ECLI:NL:RBNHO:2014:11983
Rechtbank Noord-Holland
- Eerste aanleg - enkelvoudig
- B. Liefting-Voogd
- Rechtspraak.nl
Afwijzing nieuwe aanspraak op studiefinanciering wegens gebrek aan ondersteunende verklaring onderwijsinstelling
In deze zaak heeft de Rechtbank Noord-Holland op 17 december 2014 uitspraak gedaan in een geschil tussen een eiser en de minister van Onderwijs, Cultuur en Wetenschap over de afwijzing van een nieuwe aanspraak op studiefinanciering. De eiser, die zijn opleiding aan de Vrije Universiteit had beëindigd, verzocht om een nieuwe aanspraak op studiefinanciering op basis van artikel 5.16, vierde lid, van de Wet studiefinanciering 2000 (Wsf 2000). De onderwijsinstelling ondersteunde dit verzoek echter niet, waardoor niet werd voldaan aan de wettelijke voorwaarden.
De rechtbank oordeelde dat er geen ondersteunende verklaring van de onderwijsinstelling was die aantoont dat de eiser zijn studie had moeten beëindigen door een handicap of chronische ziekte. De rechtbank concludeerde dat de afwijzing van de nieuwe aanspraak op studiefinanciering niet in strijd was met het recht op onderwijs zoals gegarandeerd door het Europees Verdrag voor de Rechten van de Mens (EVRM). De eiser had geen gezin en de rechtbank vond het moeilijk te stellen dat de afwijzing zijn privé- en gezinsleven zou belemmeren.
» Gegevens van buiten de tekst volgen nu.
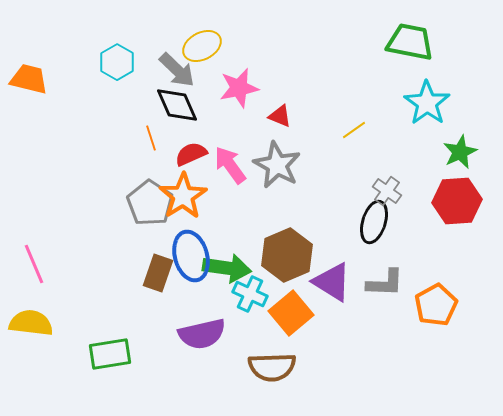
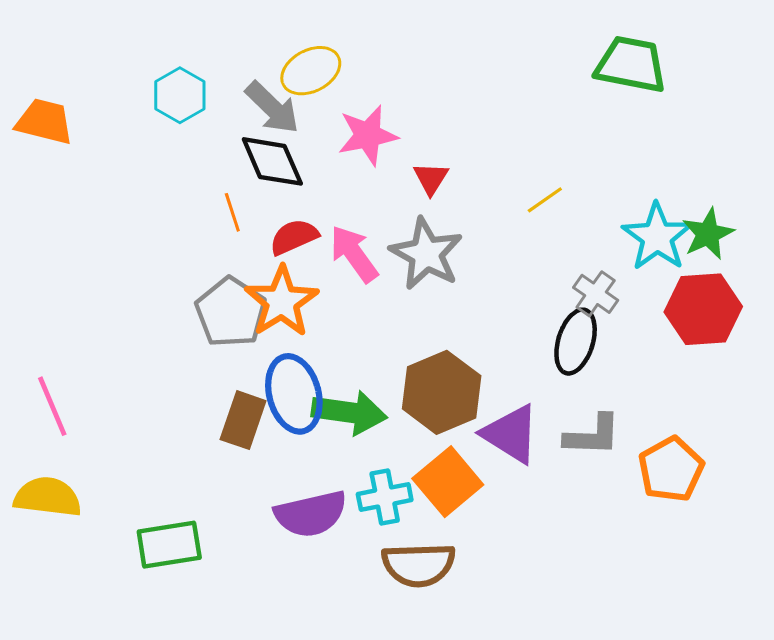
cyan star: (427, 103) -> (657, 237), moved
red triangle: (280, 116) -> (431, 178), turned 40
cyan cross: (250, 294) -> (385, 497), moved, turned -36

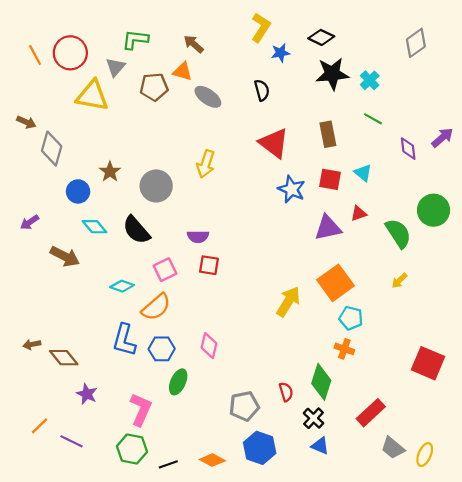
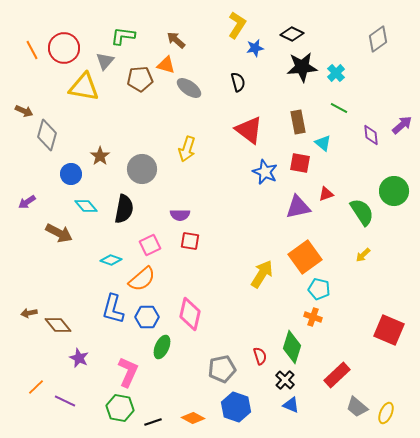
cyan triangle: (363, 173) -> (323, 143), moved
black semicircle: (136, 230) -> (124, 209), turned -128
pink diamond: (209, 346) -> (190, 314), size x1.4

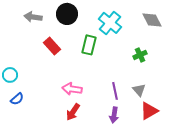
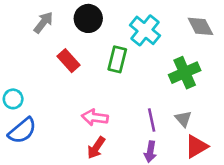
gray arrow: (33, 17) -> (43, 22), turned 120
green cross: (140, 55) -> (185, 73), size x1.6
blue semicircle: (17, 99) -> (22, 131), size x1.6

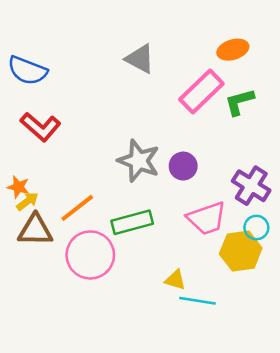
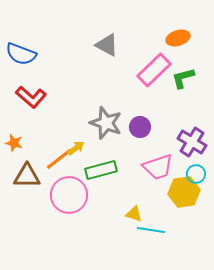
yellow arrow: (27, 201) -> (76, 148), moved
De rechtbank heeft de beroepsgrond van de eiser dat de afwijzing onredelijk en onevenredig was, verworpen. De rechtbank stelde vast dat de eiser niet had aangetoond dat hij zijn studie definitief had moeten staken als gevolg van toegenomen medische beperkingen. De rechtbank concludeerde dat de minister het verzoek van de eiser om een nieuwe aanspraak op studiefinanciering terecht had afgewezen, en verklaarde het beroep ongegrond.